Además de enunciados que desean ser cariñosos, como Qué quele mi princhipito pechocho,2 muy probablemente nuestro primer contacto con la música —además de los sonidos que logran llegar al vientre materno— sean las canciones de cuna, como la muy extendida “A la rurru, nene/niño, a la rurru ya…”, y meses después “A los maderos de San Juan…” y luego “A la víbora, víbora de la mar…”. Se hallan también en el fondo de nuestro inconsciente colectivo, lo quiera uno o no, melodías y letras que forman parte de nuestra idiosincrasia, de nuestra mexicanidad, por haberlas escuchado de manera frecuente prácticamente desde la cuna. He aquí algunos ejemplos: “… no pierdas el tino…”, “… que cantaba el rey David…”, “… ciña, oh Patria, tus sienes de oliva…”, “…canta y no llores…”, “yo tengo tentación de un beso…”, “…como un sol entre céfiros trinos…”. Lo mismo ocurre con la música instrumental, presente en festividades en escuelas y plazas públicas, como la “Marcha de Zacatecas” o el “Huapango” de Moncayo. Las naciones tienen himnos con letras cuya función es aglutinar a individuos disímiles en torno a la noción de una patria común y solidificar el sentido de pertenencia a un “nosotros” para poder enfrentar, aunque sea simbólicamente, a “los otros”.

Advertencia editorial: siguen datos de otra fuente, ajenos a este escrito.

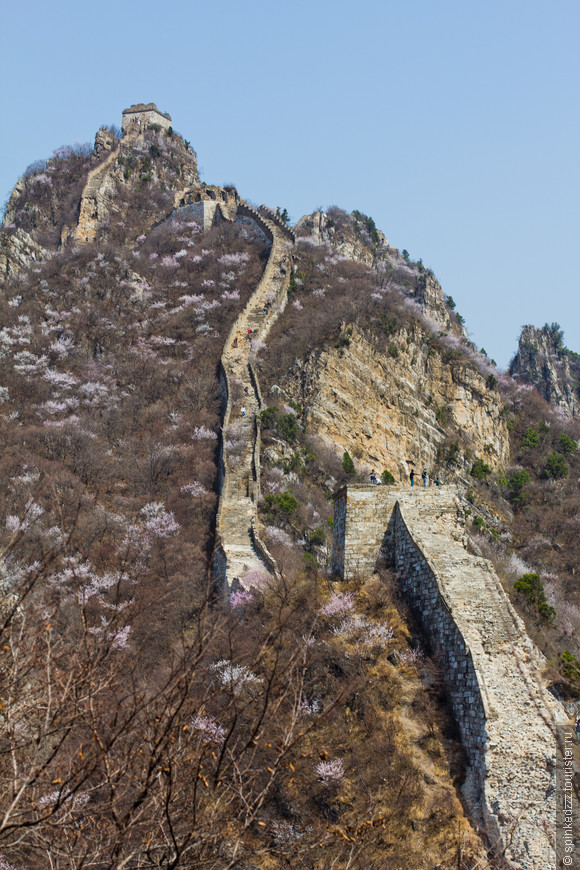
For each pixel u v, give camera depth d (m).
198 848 17.58
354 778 29.88
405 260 152.25
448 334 112.38
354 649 35.12
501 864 26.14
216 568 55.31
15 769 16.73
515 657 33.34
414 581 38.03
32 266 114.25
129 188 151.62
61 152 158.75
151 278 114.19
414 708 32.97
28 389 87.62
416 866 27.23
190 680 17.66
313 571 43.00
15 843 15.95
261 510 65.44
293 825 28.09
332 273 112.25
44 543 49.91
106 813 17.92
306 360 89.69
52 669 18.59
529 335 140.88
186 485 69.19
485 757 30.19
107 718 19.34
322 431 84.19
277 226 122.44
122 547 58.25
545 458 101.56
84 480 70.25
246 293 106.62
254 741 18.05
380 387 92.62
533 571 72.75
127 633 31.17
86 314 102.69
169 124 172.62
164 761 17.66
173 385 89.75
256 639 36.16
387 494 41.34
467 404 100.88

Se dice que la música amansa las fieras; la existencia de las bandas de guerra, sin embargo, contradice el dicho, pero “ese es otro cantar”.3 Las diversas religiones se sirven de los cánticos para amalgamar la fe de los feligreses; los incluyen en la liturgia y suelen cantarse a coro. En las iglesias católicas los acordes del órgano retumban en las paredes así como en los corazones.
Los escolares llevan acordeones para copiar en los exámenes, los dolientes “traen la música por dentro”. Otros “hacen (un) tango” si no son recibidos con fanfarrias4 o con bombo y platillos mientras que otros “no cantan victoria” (ni mal las rancheras). En los estadios suele escucharse música de viento, es decir silbidos; a algunos impertinentes los mandan “con su música a otra parte”.
Cada generación baila al son de ritmos determinados: el charleston liberador de nuestras (bis)abuelas, luego las grandes bandas; ser rockero sigue siendo más una actitud ante el mundo que una preferencia musical. La música disco dominó los ochenta y el jazz o el blues acompañan desde hace mucho a artistas e intelectuales. Los ritmos tropicales provenientes de África y enriquecidos por los caribeños son populares, ahora, en todos los continentes. Forman parte de nuestra cultura general la sordera de Beethoven y su novena Sinfonía, la precocidad de Mozart, el romanticismo de Chopin, los valses de Strauss, así como los cantos gregorianos, la batucada, la música norteña, la salsa, los Beatles o Pedro Infante.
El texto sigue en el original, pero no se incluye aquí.